§ Records
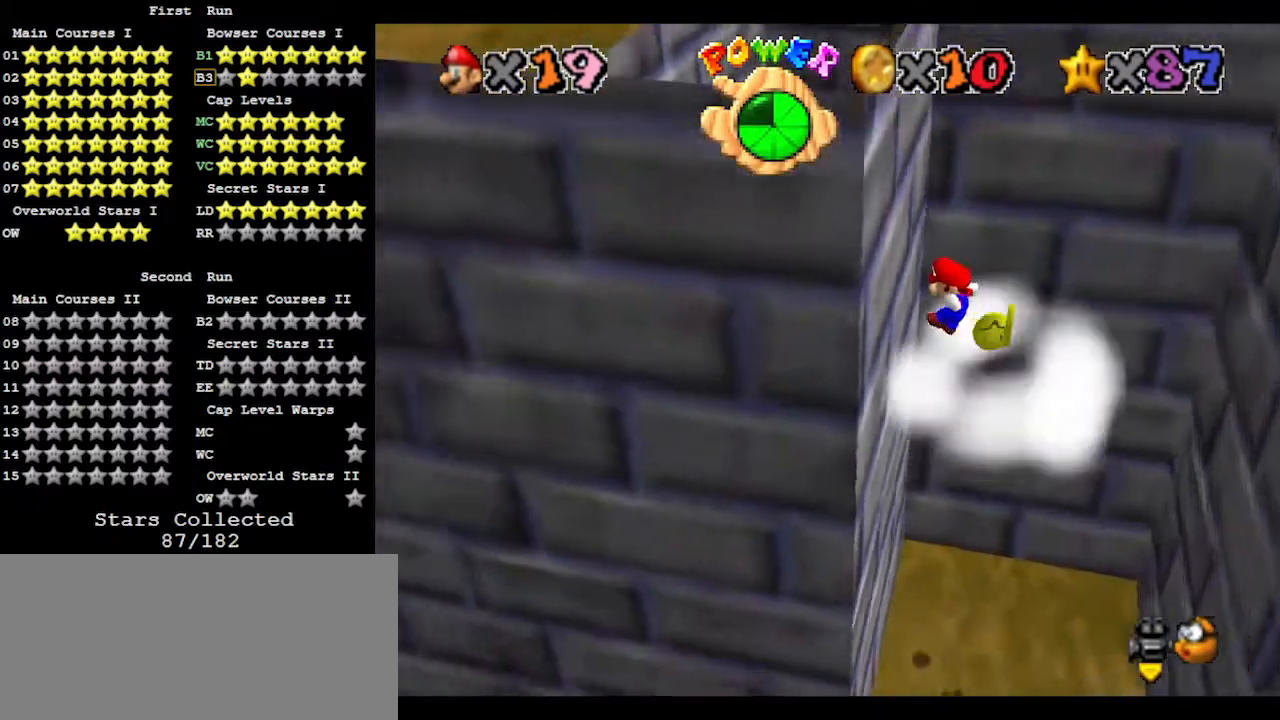
{"buttons": [], "left_stick": "left", "events": [[67, "left_stick", "right"], [100, "A", "down"], [233, "A", "up"], [300, "A", "down"], [367, "A", "up"], [467, "left_stick", "left"]]}
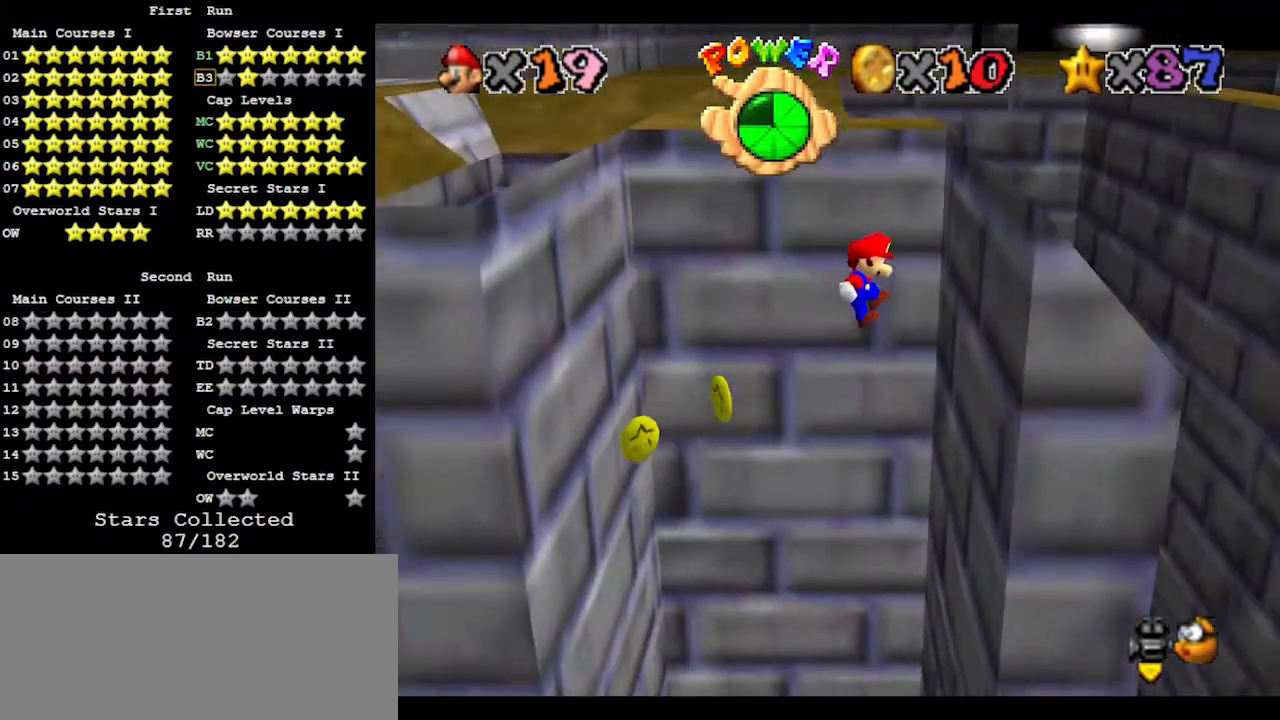
{"buttons": [], "left_stick": "left", "events": [[100, "left_stick", "right"], [200, "left_stick", "up"], [267, "A", "down"], [267, "left_stick", "left"], [300, "A", "up"]]}
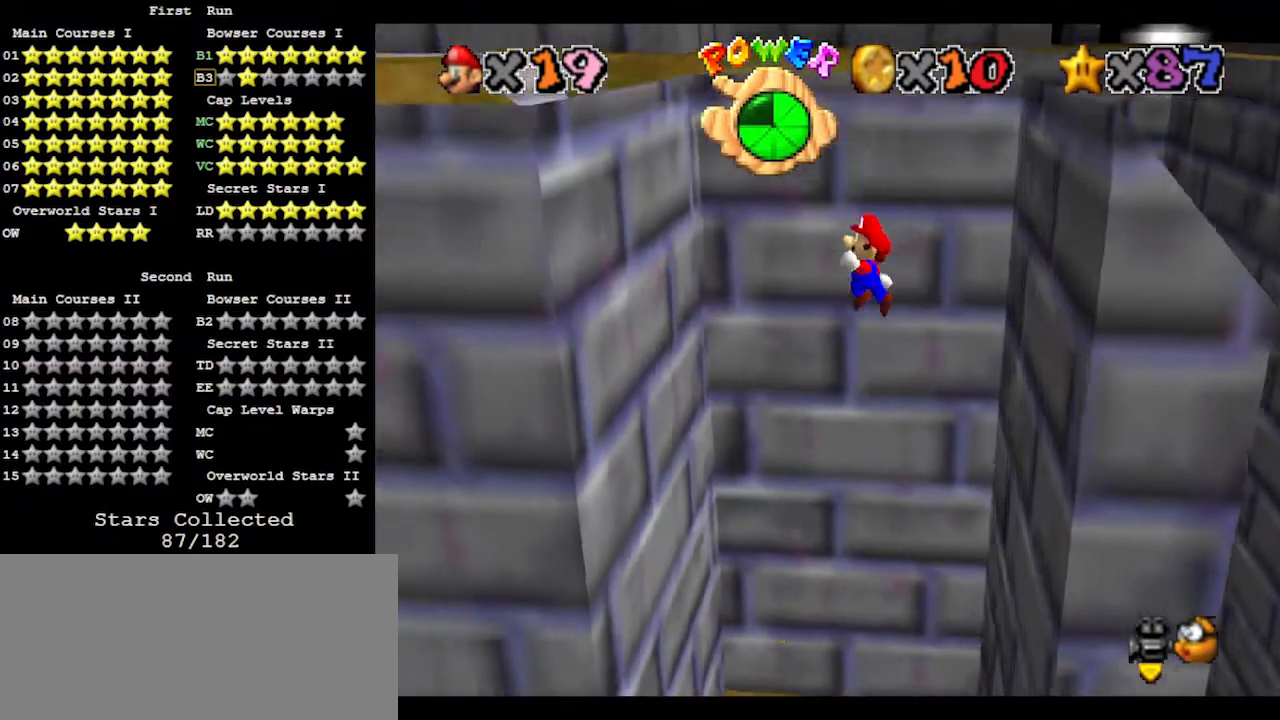
{"buttons": ["A"], "left_stick": "up-right", "events": [[333, "left_stick", "up"], [400, "A", "down"], [400, "left_stick", "up-right"]]}
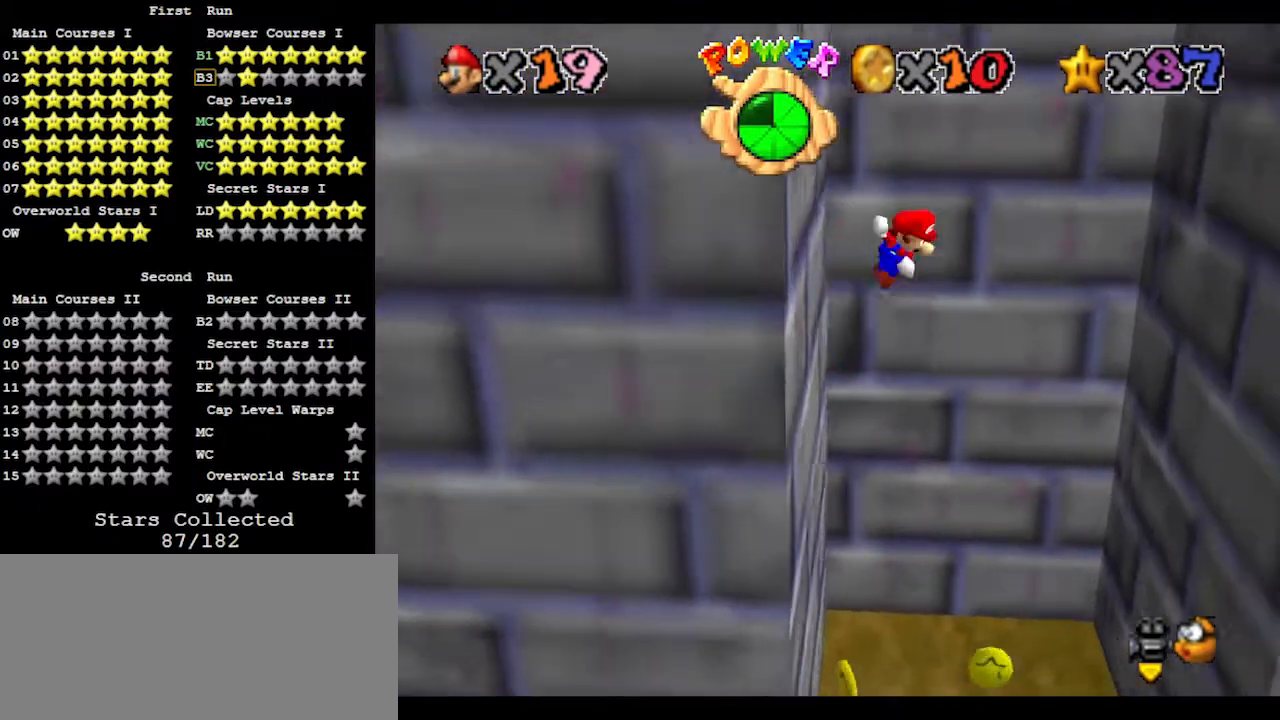
{"buttons": [], "left_stick": "up-right", "events": [[167, "A", "up"]]}
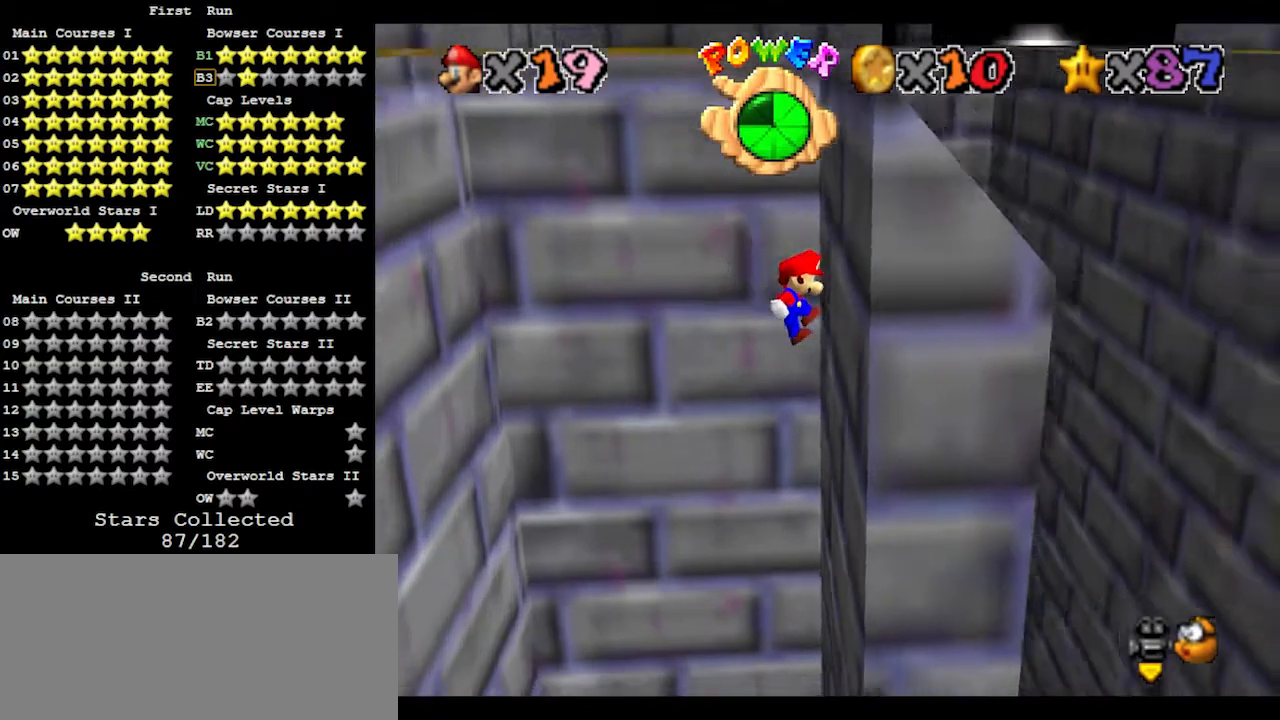
{"buttons": [], "left_stick": "up-left", "events": [[100, "left_stick", "up-left"], [133, "A", "down"], [267, "A", "up"]]}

§ Instructions for the task
The finished answer is an exact repetition of the listing, with every picture removed.

§ Result for this exercise
{"buttons": [], "left_stick": "left", "events": [[67, "left_stick", "right"], [100, "A", "down"], [233, "A", "up"], [300, "A", "down"], [367, "A", "up"], [467, "left_stick", "left"]]}
{"buttons": [], "left_stick": "left", "events": [[100, "left_stick", "right"], [200, "left_stick", "up"], [267, "A", "down"], [267, "left_stick", "left"], [300, "A", "up"]]}
{"buttons": ["A"], "left_stick": "up-right", "events": [[333, "left_stick", "up"], [400, "A", "down"], [400, "left_stick", "up-right"]]}
{"buttons": [], "left_stick": "up-right", "events": [[167, "A", "up"]]}
{"buttons": [], "left_stick": "up-left", "events": [[100, "left_stick", "up-left"], [133, "A", "down"], [267, "A", "up"]]}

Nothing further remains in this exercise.